Ann Hematol. 1993 Apr;66(4):175-80. doi: 10.1007/BF01703232.
Recombinant human erythropoietin (rhEpo) was administered to 14 patients with myelodysplastic syndrome (MDS) and seven patients with aplastic anemia (AA).

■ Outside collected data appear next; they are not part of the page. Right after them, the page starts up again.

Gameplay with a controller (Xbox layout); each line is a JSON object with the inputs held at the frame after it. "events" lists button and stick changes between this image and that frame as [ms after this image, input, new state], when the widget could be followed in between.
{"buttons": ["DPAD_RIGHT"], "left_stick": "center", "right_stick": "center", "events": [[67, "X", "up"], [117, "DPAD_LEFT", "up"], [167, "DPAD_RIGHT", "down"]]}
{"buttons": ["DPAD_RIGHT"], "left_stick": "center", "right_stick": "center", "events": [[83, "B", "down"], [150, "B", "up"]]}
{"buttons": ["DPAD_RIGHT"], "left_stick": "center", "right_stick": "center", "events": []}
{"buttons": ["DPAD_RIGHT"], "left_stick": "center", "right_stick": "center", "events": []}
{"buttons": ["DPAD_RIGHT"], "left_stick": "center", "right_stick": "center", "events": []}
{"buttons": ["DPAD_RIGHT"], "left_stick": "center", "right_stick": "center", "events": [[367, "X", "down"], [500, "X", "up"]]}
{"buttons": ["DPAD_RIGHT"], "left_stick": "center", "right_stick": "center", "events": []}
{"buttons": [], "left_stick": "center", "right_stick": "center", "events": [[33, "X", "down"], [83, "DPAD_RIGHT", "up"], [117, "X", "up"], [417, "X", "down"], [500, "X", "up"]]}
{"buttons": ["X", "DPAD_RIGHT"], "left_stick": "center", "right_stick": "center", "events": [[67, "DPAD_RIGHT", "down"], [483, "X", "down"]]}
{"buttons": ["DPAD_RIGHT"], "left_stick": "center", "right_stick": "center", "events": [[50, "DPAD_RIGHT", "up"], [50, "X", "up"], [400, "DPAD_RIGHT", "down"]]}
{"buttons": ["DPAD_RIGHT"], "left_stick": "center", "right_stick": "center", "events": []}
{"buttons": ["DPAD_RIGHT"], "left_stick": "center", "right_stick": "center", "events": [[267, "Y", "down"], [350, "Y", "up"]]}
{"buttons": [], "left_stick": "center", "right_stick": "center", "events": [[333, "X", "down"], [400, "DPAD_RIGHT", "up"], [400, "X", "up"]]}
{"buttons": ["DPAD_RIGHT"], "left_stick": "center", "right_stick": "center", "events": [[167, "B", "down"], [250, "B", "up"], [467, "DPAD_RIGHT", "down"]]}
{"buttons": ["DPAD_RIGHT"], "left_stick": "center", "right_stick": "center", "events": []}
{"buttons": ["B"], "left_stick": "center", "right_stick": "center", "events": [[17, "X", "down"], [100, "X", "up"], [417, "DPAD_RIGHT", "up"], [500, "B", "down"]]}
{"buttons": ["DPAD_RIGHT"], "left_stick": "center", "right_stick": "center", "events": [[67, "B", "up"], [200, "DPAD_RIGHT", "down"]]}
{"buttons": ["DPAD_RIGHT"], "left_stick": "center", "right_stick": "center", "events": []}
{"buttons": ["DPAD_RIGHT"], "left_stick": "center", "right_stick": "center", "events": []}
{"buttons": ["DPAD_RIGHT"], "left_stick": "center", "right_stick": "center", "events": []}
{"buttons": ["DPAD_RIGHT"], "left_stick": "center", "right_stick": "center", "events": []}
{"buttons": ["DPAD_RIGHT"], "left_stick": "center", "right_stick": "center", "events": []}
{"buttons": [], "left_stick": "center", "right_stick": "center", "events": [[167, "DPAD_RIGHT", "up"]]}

In 19 patients, doses of 6000 units were given intravenously three times a week (t.i.w.) with the dose being doubled up to 24,000 units every 8 weeks until a response was obtained. RhEpo was given subcutaneously in two patients. Seven patients, four with MDS and three with AA, showed a significant response with an increase of hemoglobin concentration during therapy. The response occurred at doses of 12,000 units in five and 24,000 units in two patients. Responding patients with both MDS and AA had a relatively low serum Epo (s-Epo) level prior to Epo therapy. MDS responders had either refractory anemia (RA) or RA with ring sideroblasts (RARS), while two of the Epo responders in AA had a severe form of the disease. However, since some of the Epo responders had a high initial s-Epo concentration, a high s-Epo level does not preclude the use of rhEpo. Serial determination of s-Epo levels showed a progressive decline in six of the seven responders even when they were on rhEpo therapy, while the s-Epo levels remained elevated or further increased with time in most nonresponders. RhEpo was well tolerated by all patients. The results suggest that rhEpo is a safe and effective treatment for a certain proportion of patients with MDS and AA. Moreover, serial determination of s-Epo during therapy may be useful in monitoring and predicting the therapeutic effect of rhEpo.
将重组人促红细胞生成素(rhEpo)应用于14例骨髓增生异常综合征(MDS)患者和7例再生障碍性贫血(AA)患者。19例患者静脉注射剂量为6000单位,每周3次(t.i.w.),每8周剂量加倍至24,000单位,直至获得反应。2例患者皮下注射rhEpo。7例患者,4例MDS患者和3例AA患者,在治疗期间血红蛋白浓度升高,显示出显著反应。5例患者在剂量为12,000单位时出现反应,2例患者在剂量为24,000单位时出现反应。MDS和AA的反应性患者在Epo治疗前血清Epo(s-Epo)水平相对较低。MDS反应者为难治性贫血(RA)或伴有环形铁粒幼细胞的RA(RARS),而AA中的2例Epo反应者患有严重形式的疾病。然而,由于一些Epo反应者初始s-Epo浓度较高,高s-Epo水平并不排除使用rhEpo。连续测定s-Epo水平显示,7例反应者中有6例即使在接受rhEpo治疗时也逐渐下降,而大多数无反应者的s-Epo水平随时间保持升高或进一步升高。所有患者对rhEpo耐受性良好。结果表明,rhEpo对一定比例的MDS和AA患者是一种安全有效的治疗方法。此外,治疗期间连续测定s-Epo可能有助于监测和预测rhEpo的治疗效果。